Howe declined to detail the specifics of the case, he said during a news conference Wednesday afternoon, because of an ongoing investigation by state child welfare authorities.
“It bothers us when we see something like this happen to a child . . . and there’s nothing we can do about it,” said Howe.
The investigation stemmed from two separate occasions in March in which police in the Kansas City suburb of Overland were called to the home Hill shares with his fiancee, Crystal Espinal, 24. Police reports released in connection with those calls, on March 5 and March 14, don’t detail the specifics of the alleged act, and characterize Hill and Espinal, 24, as “others involved.”
— Ian Rapoport (@RapSheet) April 25, 2019
Hill, one of the league’s most electrifying talents who was poised to sign a record-setting contract extension just a few weeks ago, still faces the possibility of punishment if the NFL concludes he violated the league’s personal conduct policy.
Neither the league nor the Chiefs immediately responded to requests for comment. But the NFL has been monitoring the situation, according to the Kansas City Star, and last month sent police a letter seeking all records relating to the investigation. Police responded to the NFL with the same two reports sent to the media regarding the investigation, which offered little in the way of details.
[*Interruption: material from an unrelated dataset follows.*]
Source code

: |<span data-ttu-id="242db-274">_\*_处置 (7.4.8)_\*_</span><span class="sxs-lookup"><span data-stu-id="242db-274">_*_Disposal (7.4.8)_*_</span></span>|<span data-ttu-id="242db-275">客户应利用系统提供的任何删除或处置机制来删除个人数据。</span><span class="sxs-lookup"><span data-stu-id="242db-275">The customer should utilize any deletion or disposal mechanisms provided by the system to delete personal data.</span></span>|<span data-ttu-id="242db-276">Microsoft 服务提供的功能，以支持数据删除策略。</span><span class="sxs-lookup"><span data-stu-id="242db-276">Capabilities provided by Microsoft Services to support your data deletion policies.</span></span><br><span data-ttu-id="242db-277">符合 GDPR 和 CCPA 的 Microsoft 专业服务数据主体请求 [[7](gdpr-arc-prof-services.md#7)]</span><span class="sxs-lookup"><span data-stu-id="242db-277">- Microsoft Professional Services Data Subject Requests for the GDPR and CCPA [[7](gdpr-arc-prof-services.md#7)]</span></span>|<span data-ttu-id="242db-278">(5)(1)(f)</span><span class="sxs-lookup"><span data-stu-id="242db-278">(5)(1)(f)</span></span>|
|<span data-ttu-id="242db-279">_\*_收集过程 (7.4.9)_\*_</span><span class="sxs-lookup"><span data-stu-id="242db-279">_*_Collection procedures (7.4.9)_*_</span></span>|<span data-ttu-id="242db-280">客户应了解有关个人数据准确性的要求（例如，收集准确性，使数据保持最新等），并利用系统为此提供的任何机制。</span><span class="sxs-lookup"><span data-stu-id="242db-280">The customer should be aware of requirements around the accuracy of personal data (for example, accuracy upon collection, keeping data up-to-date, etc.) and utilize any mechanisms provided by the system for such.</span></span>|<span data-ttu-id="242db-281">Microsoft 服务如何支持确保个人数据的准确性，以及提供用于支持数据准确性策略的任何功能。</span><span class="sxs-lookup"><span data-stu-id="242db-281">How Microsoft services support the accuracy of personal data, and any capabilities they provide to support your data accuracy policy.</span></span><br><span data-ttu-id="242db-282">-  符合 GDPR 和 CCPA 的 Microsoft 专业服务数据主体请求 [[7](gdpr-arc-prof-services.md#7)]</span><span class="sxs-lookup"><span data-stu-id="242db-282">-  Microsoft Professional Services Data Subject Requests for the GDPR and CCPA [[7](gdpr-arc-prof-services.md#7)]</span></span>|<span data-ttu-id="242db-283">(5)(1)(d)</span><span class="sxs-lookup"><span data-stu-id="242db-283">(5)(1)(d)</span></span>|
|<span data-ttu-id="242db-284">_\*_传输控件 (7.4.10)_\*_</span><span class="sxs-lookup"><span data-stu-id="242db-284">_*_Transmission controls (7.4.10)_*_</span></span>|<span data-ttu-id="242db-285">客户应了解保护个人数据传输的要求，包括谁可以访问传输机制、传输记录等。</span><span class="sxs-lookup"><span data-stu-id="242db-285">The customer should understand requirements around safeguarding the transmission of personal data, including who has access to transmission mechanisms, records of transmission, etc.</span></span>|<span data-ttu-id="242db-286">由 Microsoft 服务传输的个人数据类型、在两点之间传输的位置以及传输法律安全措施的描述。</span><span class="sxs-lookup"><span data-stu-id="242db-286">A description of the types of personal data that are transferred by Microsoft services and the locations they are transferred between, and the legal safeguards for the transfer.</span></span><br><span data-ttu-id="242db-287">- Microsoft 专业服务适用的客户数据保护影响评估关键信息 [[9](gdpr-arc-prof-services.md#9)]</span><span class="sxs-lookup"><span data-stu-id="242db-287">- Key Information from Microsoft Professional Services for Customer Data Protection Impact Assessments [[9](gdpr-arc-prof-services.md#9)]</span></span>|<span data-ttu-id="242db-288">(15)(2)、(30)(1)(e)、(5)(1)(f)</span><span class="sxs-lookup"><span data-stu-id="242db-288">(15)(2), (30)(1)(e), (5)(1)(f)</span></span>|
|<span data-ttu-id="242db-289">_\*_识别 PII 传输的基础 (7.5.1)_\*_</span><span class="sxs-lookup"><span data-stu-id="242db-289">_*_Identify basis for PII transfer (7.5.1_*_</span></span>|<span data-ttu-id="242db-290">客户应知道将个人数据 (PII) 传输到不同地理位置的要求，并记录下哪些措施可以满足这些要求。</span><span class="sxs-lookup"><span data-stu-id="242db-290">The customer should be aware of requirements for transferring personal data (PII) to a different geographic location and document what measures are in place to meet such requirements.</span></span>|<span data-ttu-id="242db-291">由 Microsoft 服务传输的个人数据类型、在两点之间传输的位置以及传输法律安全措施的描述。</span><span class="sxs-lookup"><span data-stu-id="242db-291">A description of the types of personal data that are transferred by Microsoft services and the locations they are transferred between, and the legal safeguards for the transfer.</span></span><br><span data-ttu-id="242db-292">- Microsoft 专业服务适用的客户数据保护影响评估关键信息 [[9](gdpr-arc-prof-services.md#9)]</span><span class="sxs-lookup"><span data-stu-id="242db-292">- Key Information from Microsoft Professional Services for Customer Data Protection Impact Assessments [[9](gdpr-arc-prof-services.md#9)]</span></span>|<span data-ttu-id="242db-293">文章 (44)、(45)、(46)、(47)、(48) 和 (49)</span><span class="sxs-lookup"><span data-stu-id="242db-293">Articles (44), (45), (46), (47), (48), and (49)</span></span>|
Howe, the district attorney, said the NFL would receive no special treatment, and have access to only the same sparse records available to the news media.
In college, Hill was kicked off Oklahoma State’s football team in 2014 after he was arrested on charges of punching and choking Espinal, who was eight weeks pregnant with their son at the time. He later pleaded guilty to domestic assault and battery, drawing a sentence of three years’ probation, and the conviction was a major factor in causing his stock with NFL teams to plummet. The Chiefs selected him in the fifth round of the 2016 NFL draft.
Since entering the NFL, however, Hill had stayed out of trouble off the field while establishing himself was one the league’s best wide receivers and kick returners. He completed his probation requirements – taking anger management classes and participating in a batterers’ intervention program – and reconciled with Espinal. Last September, they got engaged, and in January, Hill said his fiancee was pregnant with twins.
In early March, just days before police were called to Hill’s home, reports circulated the Chiefs had begun negotiations with Hill’s agent, and were discussing a potential record-setting deal for the wide receiver, in the range of $100 million over five years. But those negotiations likely hit a standstill when the news emerged about the most recent investigation.
This is the second time in a matter of months the Chiefs have been dealing with a star player accused of violence. Last December, the Chiefs released Kareem Hunt days after TMZ published footage showing the running back had shoved and kicked a woman in a Cleveland hotel months earlier. Hunt was signed by the Cleveland Browns in February, and last month the NFL suspended him for the first eight games of the upcoming season over the incident.